Pension stakeholders and civil servants have intensified calls for the National Pension Commission (PenCom) to accelerate a review of the Pension Reform Act (PRA). In interviews conducted in Abuja on Wednesday, February 18, 2026, contributors expressed concern that current withdrawal limits hinder their ability to achieve financial independence after service.
Mr.
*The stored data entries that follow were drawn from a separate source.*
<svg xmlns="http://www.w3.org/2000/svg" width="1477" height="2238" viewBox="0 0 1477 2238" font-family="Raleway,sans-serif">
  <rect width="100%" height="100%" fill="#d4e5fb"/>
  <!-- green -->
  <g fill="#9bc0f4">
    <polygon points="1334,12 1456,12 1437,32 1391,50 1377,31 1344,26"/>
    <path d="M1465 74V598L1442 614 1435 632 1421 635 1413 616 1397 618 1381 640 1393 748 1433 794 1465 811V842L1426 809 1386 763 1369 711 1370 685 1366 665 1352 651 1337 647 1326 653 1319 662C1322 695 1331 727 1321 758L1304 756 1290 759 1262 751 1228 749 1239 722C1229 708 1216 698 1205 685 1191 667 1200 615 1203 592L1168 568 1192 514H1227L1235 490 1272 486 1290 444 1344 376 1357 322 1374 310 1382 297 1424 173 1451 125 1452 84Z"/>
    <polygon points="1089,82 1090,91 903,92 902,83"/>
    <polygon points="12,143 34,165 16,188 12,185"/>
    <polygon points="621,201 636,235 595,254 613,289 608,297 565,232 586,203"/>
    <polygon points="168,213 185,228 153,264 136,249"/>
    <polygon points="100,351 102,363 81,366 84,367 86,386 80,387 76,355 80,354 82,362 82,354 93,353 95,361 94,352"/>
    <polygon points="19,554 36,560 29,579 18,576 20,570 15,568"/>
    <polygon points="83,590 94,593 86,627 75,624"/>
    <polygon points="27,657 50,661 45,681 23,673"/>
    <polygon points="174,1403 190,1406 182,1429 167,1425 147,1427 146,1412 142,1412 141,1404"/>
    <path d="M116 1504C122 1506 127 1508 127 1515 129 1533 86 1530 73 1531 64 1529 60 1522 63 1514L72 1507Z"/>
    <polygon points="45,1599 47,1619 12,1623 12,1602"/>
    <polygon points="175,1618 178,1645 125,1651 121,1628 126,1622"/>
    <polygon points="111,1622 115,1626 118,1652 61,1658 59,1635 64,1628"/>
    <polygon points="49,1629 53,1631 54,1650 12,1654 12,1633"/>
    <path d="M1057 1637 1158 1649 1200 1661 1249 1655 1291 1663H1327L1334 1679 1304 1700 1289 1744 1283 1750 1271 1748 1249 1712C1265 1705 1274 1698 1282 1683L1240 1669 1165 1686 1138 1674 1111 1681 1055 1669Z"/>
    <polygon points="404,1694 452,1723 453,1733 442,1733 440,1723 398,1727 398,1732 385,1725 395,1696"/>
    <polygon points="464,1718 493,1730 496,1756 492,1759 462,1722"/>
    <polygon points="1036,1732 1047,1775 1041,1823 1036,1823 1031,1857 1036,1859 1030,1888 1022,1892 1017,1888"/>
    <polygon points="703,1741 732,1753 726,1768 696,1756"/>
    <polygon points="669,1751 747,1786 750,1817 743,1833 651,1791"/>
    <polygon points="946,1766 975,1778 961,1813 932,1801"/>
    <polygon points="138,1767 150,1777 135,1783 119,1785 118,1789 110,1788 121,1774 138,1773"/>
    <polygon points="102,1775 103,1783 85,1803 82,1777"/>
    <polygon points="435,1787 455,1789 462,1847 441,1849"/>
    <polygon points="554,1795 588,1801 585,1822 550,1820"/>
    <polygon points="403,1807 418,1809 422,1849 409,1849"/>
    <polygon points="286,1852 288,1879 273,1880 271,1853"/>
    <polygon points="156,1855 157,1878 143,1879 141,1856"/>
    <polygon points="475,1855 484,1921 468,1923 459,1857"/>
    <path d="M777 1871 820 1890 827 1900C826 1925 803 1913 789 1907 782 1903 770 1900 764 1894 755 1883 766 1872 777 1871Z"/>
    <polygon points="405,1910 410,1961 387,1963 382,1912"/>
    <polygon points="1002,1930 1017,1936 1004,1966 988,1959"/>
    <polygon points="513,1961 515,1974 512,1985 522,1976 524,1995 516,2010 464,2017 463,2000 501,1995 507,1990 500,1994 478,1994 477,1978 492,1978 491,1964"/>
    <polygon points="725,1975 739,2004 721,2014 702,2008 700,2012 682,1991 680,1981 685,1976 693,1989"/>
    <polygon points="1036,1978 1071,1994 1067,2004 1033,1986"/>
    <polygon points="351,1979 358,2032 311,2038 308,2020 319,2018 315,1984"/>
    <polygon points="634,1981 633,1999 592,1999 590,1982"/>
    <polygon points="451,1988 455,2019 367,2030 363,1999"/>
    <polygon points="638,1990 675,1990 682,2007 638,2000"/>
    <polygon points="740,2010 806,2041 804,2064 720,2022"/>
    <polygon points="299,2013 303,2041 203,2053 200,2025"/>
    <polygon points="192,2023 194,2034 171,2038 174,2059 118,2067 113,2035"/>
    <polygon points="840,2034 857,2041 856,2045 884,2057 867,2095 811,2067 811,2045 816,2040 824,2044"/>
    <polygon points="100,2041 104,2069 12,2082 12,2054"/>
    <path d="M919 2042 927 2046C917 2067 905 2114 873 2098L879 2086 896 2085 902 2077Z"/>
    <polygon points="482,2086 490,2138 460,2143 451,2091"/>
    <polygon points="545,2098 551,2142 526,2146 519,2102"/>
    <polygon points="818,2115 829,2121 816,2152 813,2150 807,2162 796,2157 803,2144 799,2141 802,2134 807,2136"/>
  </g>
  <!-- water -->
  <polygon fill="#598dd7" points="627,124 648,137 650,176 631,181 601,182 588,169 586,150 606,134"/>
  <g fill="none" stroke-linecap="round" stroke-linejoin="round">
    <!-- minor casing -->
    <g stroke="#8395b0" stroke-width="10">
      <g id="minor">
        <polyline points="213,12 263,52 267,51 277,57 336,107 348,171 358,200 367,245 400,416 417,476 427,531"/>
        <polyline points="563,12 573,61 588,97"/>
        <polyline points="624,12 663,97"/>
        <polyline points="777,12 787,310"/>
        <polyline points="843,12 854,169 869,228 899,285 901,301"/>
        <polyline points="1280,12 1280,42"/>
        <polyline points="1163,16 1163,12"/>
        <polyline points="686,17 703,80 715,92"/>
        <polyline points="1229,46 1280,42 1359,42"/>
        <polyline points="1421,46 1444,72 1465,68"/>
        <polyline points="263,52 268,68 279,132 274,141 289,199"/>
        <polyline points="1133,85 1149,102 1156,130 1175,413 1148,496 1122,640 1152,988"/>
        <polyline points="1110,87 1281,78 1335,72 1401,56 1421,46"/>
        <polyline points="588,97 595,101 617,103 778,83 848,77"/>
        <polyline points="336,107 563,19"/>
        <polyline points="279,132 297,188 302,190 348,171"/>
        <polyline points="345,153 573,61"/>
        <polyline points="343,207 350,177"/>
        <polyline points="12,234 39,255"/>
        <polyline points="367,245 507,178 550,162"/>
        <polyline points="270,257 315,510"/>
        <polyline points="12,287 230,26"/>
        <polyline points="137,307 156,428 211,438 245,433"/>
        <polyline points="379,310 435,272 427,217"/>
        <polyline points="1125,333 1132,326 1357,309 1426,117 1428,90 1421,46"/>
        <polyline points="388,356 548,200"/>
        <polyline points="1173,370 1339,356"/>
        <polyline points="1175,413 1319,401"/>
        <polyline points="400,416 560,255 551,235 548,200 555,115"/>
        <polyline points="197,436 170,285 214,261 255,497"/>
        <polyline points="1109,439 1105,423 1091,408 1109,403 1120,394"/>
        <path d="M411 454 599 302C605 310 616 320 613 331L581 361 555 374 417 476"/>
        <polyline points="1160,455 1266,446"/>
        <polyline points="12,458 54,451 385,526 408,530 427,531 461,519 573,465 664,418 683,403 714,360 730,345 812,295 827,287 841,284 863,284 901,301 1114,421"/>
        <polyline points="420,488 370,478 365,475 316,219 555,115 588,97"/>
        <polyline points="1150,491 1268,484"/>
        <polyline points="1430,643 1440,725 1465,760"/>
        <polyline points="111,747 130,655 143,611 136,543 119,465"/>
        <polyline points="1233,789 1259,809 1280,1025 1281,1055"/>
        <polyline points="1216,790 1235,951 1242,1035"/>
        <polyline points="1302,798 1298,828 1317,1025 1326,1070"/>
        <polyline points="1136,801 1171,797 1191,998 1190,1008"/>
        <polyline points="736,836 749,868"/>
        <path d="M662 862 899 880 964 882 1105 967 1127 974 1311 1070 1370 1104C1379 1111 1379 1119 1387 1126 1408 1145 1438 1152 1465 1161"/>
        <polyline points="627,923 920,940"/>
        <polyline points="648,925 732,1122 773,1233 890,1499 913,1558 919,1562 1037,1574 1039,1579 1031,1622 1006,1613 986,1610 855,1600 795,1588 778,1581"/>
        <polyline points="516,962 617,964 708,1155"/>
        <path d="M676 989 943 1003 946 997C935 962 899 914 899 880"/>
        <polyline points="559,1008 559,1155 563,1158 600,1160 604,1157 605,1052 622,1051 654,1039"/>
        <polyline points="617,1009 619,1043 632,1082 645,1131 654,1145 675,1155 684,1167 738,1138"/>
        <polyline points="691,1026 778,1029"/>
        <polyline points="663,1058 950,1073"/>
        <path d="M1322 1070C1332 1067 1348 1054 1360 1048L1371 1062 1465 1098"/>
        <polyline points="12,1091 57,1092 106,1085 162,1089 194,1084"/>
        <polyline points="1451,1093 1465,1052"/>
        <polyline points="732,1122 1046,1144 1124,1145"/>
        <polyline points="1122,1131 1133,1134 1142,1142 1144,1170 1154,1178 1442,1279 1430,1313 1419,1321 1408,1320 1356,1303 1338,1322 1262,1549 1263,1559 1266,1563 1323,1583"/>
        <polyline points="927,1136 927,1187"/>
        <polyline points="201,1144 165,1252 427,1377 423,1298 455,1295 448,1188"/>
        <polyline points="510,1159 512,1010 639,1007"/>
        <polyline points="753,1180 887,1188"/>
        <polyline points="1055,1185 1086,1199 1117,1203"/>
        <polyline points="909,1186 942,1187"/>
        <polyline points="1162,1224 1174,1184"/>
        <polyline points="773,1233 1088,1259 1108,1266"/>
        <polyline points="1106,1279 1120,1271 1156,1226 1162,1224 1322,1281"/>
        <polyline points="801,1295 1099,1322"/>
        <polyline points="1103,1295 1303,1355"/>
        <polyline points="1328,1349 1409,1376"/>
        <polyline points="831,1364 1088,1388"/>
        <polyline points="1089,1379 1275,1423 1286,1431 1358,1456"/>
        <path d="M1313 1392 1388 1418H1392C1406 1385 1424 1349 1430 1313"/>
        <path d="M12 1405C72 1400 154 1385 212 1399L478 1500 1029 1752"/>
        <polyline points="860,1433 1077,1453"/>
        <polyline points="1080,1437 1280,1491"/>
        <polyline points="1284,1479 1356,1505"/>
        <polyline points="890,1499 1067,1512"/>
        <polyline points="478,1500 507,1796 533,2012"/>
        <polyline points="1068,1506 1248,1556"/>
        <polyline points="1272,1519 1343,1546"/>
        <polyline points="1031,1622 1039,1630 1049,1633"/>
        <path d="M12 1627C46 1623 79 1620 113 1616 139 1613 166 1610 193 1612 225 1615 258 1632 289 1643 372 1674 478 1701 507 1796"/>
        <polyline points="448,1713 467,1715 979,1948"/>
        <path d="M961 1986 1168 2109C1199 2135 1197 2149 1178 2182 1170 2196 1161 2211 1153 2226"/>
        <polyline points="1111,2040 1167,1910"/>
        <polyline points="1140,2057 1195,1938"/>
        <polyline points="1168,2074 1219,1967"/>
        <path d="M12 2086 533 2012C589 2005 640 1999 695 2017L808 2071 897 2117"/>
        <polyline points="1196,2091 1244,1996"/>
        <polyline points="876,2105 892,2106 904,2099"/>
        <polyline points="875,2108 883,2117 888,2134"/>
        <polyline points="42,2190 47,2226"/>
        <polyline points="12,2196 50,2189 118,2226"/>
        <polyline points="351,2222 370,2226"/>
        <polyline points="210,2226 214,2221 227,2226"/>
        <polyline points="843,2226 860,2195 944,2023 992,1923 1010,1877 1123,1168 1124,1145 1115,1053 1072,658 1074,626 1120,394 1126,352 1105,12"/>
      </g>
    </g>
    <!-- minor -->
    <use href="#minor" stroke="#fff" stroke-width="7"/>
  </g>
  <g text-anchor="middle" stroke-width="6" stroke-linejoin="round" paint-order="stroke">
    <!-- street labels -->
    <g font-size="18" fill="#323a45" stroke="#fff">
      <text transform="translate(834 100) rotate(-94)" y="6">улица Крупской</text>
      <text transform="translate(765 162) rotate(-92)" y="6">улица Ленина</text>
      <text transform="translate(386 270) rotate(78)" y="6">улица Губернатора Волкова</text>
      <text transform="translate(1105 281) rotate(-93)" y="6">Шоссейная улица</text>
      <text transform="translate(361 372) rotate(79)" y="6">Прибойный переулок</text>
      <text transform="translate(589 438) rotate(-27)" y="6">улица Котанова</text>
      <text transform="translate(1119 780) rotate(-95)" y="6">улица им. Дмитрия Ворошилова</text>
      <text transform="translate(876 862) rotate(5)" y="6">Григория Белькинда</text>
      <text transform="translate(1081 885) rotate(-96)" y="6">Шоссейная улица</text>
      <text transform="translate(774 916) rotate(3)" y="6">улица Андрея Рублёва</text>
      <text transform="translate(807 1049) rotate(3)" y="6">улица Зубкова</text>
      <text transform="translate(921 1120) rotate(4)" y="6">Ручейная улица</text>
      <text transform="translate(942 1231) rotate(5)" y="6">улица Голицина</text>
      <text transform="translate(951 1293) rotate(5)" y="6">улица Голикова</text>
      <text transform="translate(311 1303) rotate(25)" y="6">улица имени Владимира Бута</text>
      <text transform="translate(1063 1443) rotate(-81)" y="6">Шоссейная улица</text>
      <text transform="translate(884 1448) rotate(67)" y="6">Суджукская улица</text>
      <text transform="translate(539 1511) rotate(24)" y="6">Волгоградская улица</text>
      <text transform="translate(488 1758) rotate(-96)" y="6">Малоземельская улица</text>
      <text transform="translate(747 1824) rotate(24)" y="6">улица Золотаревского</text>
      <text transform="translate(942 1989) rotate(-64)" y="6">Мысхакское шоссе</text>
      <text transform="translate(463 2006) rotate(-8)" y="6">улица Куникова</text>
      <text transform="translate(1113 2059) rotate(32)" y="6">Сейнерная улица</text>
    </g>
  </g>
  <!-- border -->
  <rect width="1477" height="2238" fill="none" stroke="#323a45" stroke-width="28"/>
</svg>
Simon Uzor, a civil servant retiring next year, argued that retirees should have greater access to their savings to fund post-career businesses, noting that the current “small amounts” often vanish before any meaningful investment can be made.
Under the existing legal framework of the Contributory Pension Scheme (CPS), the PRA provides clear provisions for the withdrawal of lump sum benefits once a contributor reaches retirement age.
The Act stipulates that a retiree is entitled to access a portion of their Retirement Savings Account (RSA) balance, provided that the remaining funds are sufficient to sustain a programmed withdrawal or an annuity. This mandatory “residual balance” ensures that the retiree receives a steady monthly pension for life, a safeguard meant to prevent elderly poverty.
Despite these safeguards, many retirees find the current implementation restrictive. Mr. Ojo Ibrahim shared that his lump sum was quickly depleted by immediate family expenses like school fees and rent, leaving nothing for business capital.
While advocates like Mr. Sani Mustapha of COPEHRA clarify that the lump sum is not a fixed rate but is determined by life expectancy and total RSA balance, workers like Mr. Usman Musa suggest a 50 percent minimum threshold. As PenCom oversees the implementation of these rules, the growing consensus among stakeholders is that the Act must be modernized to reflect the current economic landscape and the practical needs of the Nigerian retiree.